MRI can be of great benefit during a surgical procedure to locate diseased tissue and to provide current images of the site of the procedure to the surgeon. Presently, however, MRI has been used predominantly for pre-operative and post-operative imaging. MRI has had limited surgical use including MRI-guided fine-needle aspiration cytology and MRI-guided stereotactic, neurosurgery. MRI can also be used to follow and guide the advance of instruments, such as catheters, to a site of interest, for example, U.S. Pat. No. 5,647,361, assigned to the assignee of the present invention.
MRI systems are available with imaging volumes large enough to conduct surgery. The magnet of the MRI system may be large enough to contain an entire surgical team. U.S. Pat. No. 6,201,394 B1, which issued on Mar. 31, 2001 from U.S. Ser. No. 08/975,913, which was filed on Nov. 21, 1997, discloses an MRI system wherein a surgical procedure may be performed within the imaging volume of the system. The system disclosed can encompass part of or an entire room. U.S. Pat. No. 6,023,165, which issued on Feb. 8, 2001 from U.S. Ser. No. 07/993,072, filed on Dec. 18, 1992, also discloses open MRI systems appropriate for conducting surgical procedures. U.S. Pat. No. 6,201,394 B1 and U.S. Pat. No. 6,023,165 are assigned to the assignee of the present invention and are incorporated by reference herein. The Quad 7000 and Quad 12000 Open MRI systems available from the FONAR Corporation, Melville, N.Y., are suitable for performing surgery and other medical procedures, as well.
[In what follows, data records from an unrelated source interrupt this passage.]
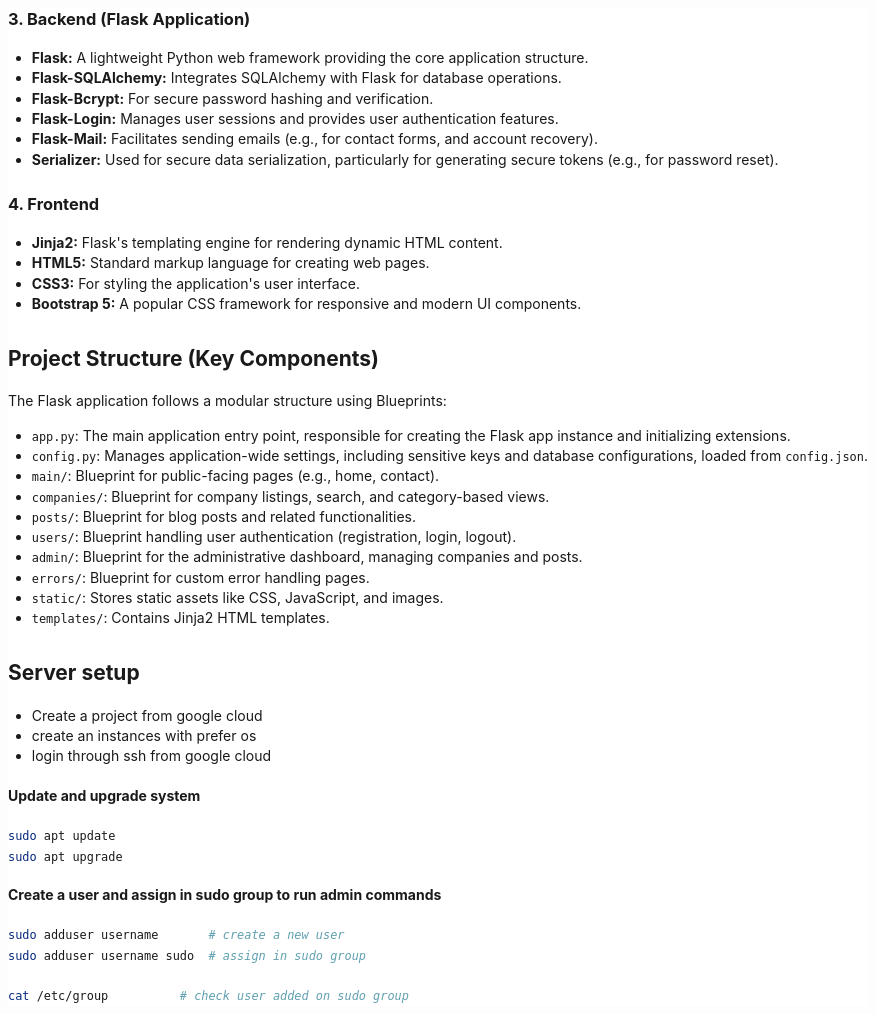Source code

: ### 3. Backend (Flask Application)

* **Flask:** A lightweight Python web framework providing the core application structure.
* **Flask-SQLAlchemy:** Integrates SQLAlchemy with Flask for database operations.
* **Flask-Bcrypt:** For secure password hashing and verification.
* **Flask-Login:** Manages user sessions and provides user authentication features.
* **Flask-Mail:** Facilitates sending emails (e.g., for contact forms, and account recovery).
* **Serializer:** Used for secure data serialization, particularly for generating secure tokens (e.g., for password reset).

### 4. Frontend

* **Jinja2:** Flask's templating engine for rendering dynamic HTML content.
* **HTML5:** Standard markup language for creating web pages.
* **CSS3:** For styling the application's user interface.
* **Bootstrap 5:** A popular CSS framework for responsive and modern UI components.

## Project Structure (Key Components)

The Flask application follows a modular structure using Blueprints:

* `app.py`: The main application entry point, responsible for creating the Flask app instance and initializing extensions.
* `config.py`: Manages application-wide settings, including sensitive keys and database configurations, loaded from `config.json`.
* `main/`: Blueprint for public-facing pages (e.g., home, contact).
* `companies/`: Blueprint for company listings, search, and category-based views.
* `posts/`: Blueprint for blog posts and related functionalities.
* `users/`: Blueprint handling user authentication (registration, login, logout).
* `admin/`: Blueprint for the administrative dashboard, managing companies and posts.
* `errors/`: Blueprint for custom error handling pages.
* `static/`: Stores static assets like CSS, JavaScript, and images.
* `templates/`: Contains Jinja2 HTML templates.


## Server setup
* Create a project from google cloud
* create an instances with prefer os
* login through ssh from google cloud

#### Update and upgrade system
```bash
sudo apt update
sudo apt upgrade
```

#### Create a user and assign in sudo group to run admin commands
```bash
sudo adduser username       # create a new user
sudo adduser username sudo  # assign in sudo group

cat /etc/group          # check user added on sudo group
```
When an abnormal region of biological tissue, such as a tumor, is discovered by non-invasive means, a diagnosis of the condition of the tissue is typically required in order to determine the appropriate treatment. This requires that an adequate sample of tissue be removed from the patient for histopathological analysis. Common methods for obtaining tissue samples include fine needle aspiration biopsy and large needle core biopsy.
To accurately advance the needle to the site of interest through body tissue, it would be advantageous for the surgeon to be able to see the entire length of the needle within the tissue, through an imaging modality. It has been proposed to guide surgical procedures by magnetic resource imaging (“MRI”). See, for example, U.S. Pat. No. 5,647,361 assigned to the assignee of the present invention. For MRI to assist a surgeon in guiding the needle to the site of interest through body tissue, it would be advantageous to be able to align the orientation of the image slice with the orientation of the needle so that the axis of the needle lies in the plane of the MRI image.
It has been proposed to map the coordinates of the needle by optical feedback, feed the coordinates to an MRI system and cause the slice to be aligned with the axis of the needle based on those coordinates. Such a procedure is complex.